Reproduce word for word the part of the virtio-scsi patch thread below that runs from "None of the" up to and including "CPU soft lockup)".

> EXTRACTED TEXT
-*-*-
None of the above points are major enough for me to NAK this patchset, but I wanted to bring them to your attention (in case you missed something).

Acked-by: Khalid Elmously <[hidden email]>


--
kernel-team mailing list
[hidden email]
https://lists.ubuntu.com/mailman/listinfo/kernel-team
Reply | Threaded
Open this post in threaded view
|

Re: ACK/cmnt: [SRU Xenial][PATCH 0/2] Improve our SAUCE for virtio-scsi reqs counter (fix CPU soft lockup)

Mauricio Faria de Oliveira-3
On Tue, Oct 16, 2018 at 1:42 PM Khaled Elmously
<[hidden email]> wrote:

>
> On 2018-10-16 12:38:18 , Mauricio Faria de Oliveira wrote:
> > BugLink: https://bugs.launchpad.net/bugs/1798110
> >
> > [Impact]
> >
> >  * Detaching virtio-scsi disk in Xenial guest can cause
> >    CPU soft lockup in guest (and take 100% CPU in host).
> >
> >  * It may prevent further progress on other tasks that
> >    depend on resources locked earlier in the SCSI target
> >    removal stack, and/or impact other SCSI functionality.
> >
> >  * The fix resolves a corner case in the requests counter
> >    in the virtio SCSI target, which impacts a downstream
> >    (SAUCE) patch in the virtio-scsi target removal handler
> >    that depends on the requests counter value to be zero.
-*-*-
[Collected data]
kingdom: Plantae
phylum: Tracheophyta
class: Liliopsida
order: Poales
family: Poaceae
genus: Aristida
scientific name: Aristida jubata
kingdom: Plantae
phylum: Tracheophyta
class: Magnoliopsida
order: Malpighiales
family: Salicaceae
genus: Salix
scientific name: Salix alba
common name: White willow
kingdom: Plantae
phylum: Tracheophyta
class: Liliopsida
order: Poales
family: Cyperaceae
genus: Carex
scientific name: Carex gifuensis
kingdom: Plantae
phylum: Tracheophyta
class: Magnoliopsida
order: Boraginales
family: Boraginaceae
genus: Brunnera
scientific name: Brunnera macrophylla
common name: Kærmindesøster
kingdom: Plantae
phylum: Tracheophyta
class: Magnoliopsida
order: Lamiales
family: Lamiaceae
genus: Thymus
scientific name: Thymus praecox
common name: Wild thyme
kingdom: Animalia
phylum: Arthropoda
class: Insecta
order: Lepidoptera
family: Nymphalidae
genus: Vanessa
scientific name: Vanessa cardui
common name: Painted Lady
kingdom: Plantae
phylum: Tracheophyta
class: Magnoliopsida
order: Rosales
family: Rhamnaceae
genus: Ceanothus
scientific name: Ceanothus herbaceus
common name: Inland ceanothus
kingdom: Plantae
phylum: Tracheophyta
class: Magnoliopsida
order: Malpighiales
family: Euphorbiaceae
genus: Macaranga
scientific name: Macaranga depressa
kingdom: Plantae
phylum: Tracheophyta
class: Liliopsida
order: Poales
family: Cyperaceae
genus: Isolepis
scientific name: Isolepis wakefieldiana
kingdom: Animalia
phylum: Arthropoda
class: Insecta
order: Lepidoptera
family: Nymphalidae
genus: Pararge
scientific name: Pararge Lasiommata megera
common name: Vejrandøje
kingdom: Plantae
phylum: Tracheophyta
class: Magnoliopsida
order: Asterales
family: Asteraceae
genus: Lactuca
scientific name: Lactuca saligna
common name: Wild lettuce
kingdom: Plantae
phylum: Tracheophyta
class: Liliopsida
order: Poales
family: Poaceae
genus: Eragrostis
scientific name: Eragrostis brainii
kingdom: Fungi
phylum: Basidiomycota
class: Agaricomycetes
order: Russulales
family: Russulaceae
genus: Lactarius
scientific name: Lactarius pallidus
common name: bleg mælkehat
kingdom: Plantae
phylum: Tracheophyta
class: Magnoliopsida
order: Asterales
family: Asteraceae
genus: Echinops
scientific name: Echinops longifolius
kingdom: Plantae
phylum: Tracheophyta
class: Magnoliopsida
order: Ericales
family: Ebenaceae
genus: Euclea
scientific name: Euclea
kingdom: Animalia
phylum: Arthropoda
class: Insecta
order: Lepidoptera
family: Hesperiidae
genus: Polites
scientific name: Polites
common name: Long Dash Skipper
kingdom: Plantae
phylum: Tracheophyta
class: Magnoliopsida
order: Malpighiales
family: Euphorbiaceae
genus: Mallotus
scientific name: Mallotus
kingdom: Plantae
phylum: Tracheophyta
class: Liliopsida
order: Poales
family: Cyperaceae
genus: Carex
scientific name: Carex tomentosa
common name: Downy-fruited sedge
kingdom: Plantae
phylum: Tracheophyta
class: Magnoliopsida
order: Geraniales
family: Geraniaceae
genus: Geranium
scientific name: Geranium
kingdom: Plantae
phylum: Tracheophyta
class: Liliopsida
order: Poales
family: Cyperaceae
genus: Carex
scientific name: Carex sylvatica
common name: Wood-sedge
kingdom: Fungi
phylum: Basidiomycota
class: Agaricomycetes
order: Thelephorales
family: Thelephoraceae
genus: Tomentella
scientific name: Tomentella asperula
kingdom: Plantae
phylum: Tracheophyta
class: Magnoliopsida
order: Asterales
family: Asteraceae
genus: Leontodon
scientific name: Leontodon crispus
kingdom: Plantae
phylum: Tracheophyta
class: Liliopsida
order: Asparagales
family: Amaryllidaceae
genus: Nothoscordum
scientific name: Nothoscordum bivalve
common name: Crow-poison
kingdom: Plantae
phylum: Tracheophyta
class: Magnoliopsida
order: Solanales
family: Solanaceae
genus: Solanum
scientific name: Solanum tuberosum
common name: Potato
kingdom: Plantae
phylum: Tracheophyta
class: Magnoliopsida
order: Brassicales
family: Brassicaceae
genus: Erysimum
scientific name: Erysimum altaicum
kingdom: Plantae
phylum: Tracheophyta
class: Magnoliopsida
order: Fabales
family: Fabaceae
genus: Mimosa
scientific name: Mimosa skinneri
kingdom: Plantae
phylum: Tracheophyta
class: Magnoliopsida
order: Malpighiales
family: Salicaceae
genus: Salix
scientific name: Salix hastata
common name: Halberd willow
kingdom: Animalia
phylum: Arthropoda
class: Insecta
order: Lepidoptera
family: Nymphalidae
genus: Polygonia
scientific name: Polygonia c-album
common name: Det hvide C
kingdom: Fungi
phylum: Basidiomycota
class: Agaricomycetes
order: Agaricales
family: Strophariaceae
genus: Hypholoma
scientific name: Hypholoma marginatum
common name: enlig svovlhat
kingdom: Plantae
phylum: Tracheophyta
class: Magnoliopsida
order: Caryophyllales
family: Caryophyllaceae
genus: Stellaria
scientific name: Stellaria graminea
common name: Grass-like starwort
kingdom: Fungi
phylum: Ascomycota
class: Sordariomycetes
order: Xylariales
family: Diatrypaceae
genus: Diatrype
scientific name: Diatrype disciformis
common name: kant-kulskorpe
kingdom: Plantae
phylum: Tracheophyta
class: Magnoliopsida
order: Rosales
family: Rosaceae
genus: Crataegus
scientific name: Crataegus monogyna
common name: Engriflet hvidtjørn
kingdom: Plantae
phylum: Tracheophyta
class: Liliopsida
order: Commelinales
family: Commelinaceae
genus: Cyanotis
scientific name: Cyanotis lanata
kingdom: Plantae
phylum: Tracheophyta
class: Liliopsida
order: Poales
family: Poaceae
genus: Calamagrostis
-*-*-
> EXERCISE SOLUTION
None of the above points are major enough for me to NAK this patchset, but I wanted to bring them to your attention (in case you missed something).

Acked-by: Khalid Elmously <[hidden email]>


--
kernel-team mailing list
[hidden email]
https://lists.ubuntu.com/mailman/listinfo/kernel-team
Reply | Threaded
Open this post in threaded view
|

Re: ACK/cmnt: [SRU Xenial][PATCH 0/2] Improve our SAUCE for virtio-scsi reqs counter (fix CPU soft lockup)